Wednesday, October 31, 2001, 9:00 am, Room 134

Session: Biomaterials and Polymers
Presenter: T.R. Matzelle, Universite Libre de Bruxelles, Belgium
Authors: T.R. Matzelle, Universite Libre de Bruxelles, Belgium
R. Reichelt, University of Muenster, Germany
N. Kruse, Universite Libre de Bruxelles, Belgium
Correspondent: Click to Email
PNIPAAm [poly-(N-isopropylacrylamide)] is one of the most interesting and promising 'smart' gels. It undergoes a reversible phase transition in response to external temperature changes. The PNIPAAm matrix, swollen in aqueous solution, collapses as the temperature is increased above the lower critical solution temperature (LCST), which is about 33°C. Due to this thermoresponsive ability, these gels are promising candidates for thermal switches, micro/nanoactuators or controlled-release systems.
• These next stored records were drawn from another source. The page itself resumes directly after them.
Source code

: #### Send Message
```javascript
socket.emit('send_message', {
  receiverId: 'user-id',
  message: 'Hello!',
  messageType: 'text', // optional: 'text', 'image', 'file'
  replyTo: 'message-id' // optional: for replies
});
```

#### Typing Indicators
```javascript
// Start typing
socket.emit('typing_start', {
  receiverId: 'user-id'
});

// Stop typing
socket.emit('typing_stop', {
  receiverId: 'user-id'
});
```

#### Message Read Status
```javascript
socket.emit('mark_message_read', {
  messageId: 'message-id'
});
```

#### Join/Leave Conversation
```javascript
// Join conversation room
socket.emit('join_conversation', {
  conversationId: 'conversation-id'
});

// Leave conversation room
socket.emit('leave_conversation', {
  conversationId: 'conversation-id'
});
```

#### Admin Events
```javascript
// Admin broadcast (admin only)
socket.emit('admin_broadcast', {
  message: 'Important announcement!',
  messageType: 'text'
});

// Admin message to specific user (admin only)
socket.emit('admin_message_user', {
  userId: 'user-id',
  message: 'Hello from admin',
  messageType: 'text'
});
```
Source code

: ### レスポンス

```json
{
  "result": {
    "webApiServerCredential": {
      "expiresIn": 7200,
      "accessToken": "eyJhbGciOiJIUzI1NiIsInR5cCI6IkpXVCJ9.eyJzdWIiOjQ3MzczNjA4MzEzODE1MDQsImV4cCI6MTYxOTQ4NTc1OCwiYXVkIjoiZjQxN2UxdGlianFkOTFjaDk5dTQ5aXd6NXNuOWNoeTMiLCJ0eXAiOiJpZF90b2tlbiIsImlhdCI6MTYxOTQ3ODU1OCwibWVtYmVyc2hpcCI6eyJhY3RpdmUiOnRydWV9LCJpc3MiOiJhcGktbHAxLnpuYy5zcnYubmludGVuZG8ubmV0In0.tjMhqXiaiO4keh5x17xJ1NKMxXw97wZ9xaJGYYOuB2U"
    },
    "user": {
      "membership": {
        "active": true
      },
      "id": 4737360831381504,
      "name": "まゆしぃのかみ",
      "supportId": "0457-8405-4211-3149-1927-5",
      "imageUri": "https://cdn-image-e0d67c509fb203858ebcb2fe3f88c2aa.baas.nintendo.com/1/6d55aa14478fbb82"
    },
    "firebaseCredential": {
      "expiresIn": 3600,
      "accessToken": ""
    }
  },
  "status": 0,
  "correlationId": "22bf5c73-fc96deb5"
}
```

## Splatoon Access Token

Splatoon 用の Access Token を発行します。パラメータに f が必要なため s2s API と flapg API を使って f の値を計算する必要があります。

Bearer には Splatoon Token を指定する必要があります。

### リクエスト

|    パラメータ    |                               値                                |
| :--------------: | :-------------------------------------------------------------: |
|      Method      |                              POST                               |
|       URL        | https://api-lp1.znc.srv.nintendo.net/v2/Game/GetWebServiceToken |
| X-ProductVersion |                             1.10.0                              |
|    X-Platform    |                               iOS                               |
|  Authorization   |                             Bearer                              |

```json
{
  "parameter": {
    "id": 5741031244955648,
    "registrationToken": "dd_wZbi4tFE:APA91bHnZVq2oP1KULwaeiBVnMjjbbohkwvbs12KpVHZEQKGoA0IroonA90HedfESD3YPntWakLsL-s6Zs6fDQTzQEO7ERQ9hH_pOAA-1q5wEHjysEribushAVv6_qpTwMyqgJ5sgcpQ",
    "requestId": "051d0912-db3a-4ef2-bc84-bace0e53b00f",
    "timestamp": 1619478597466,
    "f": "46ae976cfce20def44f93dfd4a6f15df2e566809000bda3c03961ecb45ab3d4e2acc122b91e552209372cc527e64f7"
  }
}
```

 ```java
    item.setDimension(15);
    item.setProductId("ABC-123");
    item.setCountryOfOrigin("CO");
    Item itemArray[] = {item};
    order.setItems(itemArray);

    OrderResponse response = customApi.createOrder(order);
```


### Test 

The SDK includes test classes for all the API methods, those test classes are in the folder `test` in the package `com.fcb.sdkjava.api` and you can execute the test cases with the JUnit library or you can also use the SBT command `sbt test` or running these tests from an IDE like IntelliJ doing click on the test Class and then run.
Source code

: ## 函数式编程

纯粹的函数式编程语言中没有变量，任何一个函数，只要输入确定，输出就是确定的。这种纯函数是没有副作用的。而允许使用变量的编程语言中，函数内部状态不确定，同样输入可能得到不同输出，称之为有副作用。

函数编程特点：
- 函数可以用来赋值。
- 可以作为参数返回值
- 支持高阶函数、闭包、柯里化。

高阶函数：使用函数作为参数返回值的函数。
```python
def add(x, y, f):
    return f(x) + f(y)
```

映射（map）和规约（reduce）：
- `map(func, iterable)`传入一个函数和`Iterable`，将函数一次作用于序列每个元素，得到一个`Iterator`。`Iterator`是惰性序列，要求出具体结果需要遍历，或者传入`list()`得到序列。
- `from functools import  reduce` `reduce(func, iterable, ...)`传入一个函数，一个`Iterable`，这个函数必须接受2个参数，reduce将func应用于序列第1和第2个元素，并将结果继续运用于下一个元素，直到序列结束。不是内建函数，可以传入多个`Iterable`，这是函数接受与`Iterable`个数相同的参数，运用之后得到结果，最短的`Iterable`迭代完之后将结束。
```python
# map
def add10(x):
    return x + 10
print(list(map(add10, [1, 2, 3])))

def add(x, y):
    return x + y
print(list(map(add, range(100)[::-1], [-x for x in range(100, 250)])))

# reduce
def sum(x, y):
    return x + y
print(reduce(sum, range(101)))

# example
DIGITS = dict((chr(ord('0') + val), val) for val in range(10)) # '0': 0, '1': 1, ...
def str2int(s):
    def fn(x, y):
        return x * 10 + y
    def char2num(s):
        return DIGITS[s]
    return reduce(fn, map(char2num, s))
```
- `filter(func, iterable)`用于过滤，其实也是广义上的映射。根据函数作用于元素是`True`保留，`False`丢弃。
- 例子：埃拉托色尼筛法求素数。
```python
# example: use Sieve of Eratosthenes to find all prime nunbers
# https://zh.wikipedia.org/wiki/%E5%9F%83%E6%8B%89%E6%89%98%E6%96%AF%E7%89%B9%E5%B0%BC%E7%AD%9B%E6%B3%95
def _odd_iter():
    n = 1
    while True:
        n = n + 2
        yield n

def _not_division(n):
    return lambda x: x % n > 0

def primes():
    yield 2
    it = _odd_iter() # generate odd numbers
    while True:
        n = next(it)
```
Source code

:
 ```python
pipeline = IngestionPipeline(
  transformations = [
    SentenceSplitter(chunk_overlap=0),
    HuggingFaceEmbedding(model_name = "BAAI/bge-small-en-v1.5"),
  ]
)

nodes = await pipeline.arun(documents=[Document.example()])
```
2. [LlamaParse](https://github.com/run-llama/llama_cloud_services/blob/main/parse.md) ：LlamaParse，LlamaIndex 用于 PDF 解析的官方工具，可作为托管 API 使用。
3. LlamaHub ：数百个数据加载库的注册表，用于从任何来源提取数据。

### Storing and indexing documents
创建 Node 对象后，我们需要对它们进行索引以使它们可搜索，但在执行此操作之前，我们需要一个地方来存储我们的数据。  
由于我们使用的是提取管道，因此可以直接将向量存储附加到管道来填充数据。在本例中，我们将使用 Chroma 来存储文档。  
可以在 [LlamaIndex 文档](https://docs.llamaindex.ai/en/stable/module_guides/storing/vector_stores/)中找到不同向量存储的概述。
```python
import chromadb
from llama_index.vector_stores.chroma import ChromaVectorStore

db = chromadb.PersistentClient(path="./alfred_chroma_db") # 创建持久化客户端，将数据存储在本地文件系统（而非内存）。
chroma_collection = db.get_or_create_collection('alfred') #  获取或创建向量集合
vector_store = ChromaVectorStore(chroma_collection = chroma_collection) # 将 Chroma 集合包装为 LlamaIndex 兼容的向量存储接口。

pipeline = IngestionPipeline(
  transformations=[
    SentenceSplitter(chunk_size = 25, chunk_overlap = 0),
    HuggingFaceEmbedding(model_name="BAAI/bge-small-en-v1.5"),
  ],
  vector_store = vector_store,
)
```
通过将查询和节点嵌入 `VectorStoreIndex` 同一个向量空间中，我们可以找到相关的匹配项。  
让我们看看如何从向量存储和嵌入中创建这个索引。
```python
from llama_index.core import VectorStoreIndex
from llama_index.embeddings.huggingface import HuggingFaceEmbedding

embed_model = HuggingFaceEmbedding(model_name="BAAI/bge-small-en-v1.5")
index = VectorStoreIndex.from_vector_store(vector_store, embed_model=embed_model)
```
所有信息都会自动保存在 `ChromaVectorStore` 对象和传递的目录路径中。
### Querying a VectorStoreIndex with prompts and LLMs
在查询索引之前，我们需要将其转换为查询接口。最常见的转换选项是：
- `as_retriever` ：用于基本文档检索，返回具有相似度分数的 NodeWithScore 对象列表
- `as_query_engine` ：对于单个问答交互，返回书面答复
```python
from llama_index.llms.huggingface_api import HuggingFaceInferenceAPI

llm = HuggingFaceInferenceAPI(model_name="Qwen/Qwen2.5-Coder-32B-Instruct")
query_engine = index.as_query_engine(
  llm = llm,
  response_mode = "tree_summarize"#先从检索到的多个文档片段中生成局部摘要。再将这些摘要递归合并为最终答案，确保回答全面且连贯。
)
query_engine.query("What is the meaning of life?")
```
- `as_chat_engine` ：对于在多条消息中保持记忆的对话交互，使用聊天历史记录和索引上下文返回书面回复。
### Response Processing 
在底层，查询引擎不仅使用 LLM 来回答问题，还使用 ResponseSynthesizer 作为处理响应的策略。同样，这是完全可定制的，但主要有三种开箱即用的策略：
In order to provide information on the local structural and mechanical properties of PNIPAAm we employed scanning force microscopy (SFM) in air or in water at various temperatures below and above the LTSC. SFM images of the gel surface were compared with those obtained in dry, swollen, and collapsed states using field emission scanning electron microscopy (FESEM). Images of SFM and FESEM of the dry hydrogel surface revealed similar structural features. The surface is rather smooth except for small spherically shaped protrusions with a diameter and a height ranging from 10 to 50 nm and from 5 to 15 nm, respectively. FESEM of a cryogenically dried PNIPAAm sample swollen in water at 20°C revealed a coral-like structure with cavities of @tdA@40 nm. Force vs. cantilever displacement curves were measured with both, spherical (µmm-sized) and commercial probes. Indentation of the hydrogel surface as a function of the probe load was evaluated using the Hertz model to determine the local elastic moduli at different temperatures. For the swollen state at 10°C Young's modulus was found to be 1.11 kPa, which is more than 100 times lower than for the collapsed state at 35°C. More generally, this modulus is significantly lower than the moduli measured for biological cells.